Several groups, including American Crossroads, said they were ready to shift tactics if the Obama campaign turned sharply negative in its attacks on Mr. Romney.
That’s manifestly untrue. It sounds good and fair like, “We’re trying to be nice, but the other guy went negative and we had to respond!” Rove is going to maneuver Obama into a corner and punish him with hard attack ads, but that will depend not upon Obama’s attack ads, but when Rove thinks he can put Obama in a corner. Quotes like the one above are a part of those Rove “appearances” where he seems to be speaking plainly, but actually has a persuasion play.
Rove has a strategy. In military terms, Rove has identified the Obama Centers of Gravity and Rove will reduce or neutralize them. Anyone with eyes can see that one major Center for Obama is that likability. Right now Rove is not trying to make Obama less likable; he’s trying to neutralize Obama’s popularity. When Rove makes these soft attacks, he punishes Obama who cannot defend himself with his likeability. Yeah, sure Obama will run a nuanced response ad with shots of him comforting women in nightgowns.
Rove also has a fabulous history of provoking opponents into dysPersuasion. You might recall John Kerry’s babbling caught live on tape, exclaiming that he voted for a bill before he voted against it.

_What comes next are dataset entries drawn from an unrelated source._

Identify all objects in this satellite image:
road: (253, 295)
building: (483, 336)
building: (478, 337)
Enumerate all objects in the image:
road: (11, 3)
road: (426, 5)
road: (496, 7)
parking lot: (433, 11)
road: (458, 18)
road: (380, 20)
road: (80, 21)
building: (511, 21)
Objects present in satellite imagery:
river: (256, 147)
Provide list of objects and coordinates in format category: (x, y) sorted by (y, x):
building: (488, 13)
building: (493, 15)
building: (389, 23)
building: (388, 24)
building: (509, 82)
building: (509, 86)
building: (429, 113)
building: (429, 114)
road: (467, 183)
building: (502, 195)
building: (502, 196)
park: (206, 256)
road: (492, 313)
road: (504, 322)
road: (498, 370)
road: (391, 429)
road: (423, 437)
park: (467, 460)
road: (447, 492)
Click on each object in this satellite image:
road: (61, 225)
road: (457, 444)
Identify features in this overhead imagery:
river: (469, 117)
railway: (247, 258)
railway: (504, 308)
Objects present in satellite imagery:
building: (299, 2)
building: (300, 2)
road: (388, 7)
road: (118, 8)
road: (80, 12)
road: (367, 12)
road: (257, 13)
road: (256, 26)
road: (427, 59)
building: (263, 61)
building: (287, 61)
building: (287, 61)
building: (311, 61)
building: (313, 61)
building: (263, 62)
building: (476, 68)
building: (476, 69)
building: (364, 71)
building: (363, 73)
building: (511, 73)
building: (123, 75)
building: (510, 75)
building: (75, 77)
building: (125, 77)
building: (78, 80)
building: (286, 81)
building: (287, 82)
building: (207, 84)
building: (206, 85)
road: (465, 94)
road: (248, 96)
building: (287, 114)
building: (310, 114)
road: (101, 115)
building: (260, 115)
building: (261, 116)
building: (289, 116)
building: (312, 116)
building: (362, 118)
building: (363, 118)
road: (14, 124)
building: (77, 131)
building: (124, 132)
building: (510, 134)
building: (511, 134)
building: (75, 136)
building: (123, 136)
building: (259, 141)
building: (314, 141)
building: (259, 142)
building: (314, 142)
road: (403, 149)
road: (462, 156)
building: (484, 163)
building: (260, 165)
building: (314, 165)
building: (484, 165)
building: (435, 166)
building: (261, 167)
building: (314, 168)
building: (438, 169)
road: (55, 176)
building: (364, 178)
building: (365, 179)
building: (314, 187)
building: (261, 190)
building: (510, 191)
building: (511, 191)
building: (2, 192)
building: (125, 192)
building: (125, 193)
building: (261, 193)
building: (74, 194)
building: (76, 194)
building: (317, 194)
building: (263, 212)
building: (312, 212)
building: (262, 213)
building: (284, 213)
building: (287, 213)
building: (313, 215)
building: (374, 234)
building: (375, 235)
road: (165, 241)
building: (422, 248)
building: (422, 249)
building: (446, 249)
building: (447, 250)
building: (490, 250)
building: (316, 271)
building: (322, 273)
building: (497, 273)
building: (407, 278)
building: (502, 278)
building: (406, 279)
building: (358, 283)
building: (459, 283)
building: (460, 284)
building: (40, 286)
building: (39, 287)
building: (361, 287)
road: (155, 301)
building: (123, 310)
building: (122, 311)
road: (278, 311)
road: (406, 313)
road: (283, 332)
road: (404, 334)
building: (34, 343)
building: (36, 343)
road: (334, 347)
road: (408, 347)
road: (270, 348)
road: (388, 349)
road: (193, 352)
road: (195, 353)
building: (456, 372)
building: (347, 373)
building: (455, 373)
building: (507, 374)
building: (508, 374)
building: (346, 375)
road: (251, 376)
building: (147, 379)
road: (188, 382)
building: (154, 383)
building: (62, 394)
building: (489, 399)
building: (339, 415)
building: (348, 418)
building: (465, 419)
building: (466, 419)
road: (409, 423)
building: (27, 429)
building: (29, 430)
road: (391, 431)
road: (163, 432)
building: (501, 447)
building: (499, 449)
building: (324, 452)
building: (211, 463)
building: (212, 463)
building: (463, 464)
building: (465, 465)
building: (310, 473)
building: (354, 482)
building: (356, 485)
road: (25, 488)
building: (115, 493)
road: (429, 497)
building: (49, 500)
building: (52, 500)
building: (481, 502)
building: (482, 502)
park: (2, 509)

Not to waffle, flip-flop, or talk out of all sides of your mouth no matter how subtle, nuanced, or inspired. Rove had a camera team follow Kerry to town hall meetings then plant questions about this specific legislation that Kerry had voted both ways on. After no luck on several tries, Kerry finally got tired and delivered the double-talk Rove desired.
No single message is decisive in a campaign as long and intense as the race for President. While we learn a persuasion lesson in this specific instance, it’s all part of a much larger plan that can shift with contingency and circumstance. You’ve got to admire Rove for attacking through the strength of an opponent.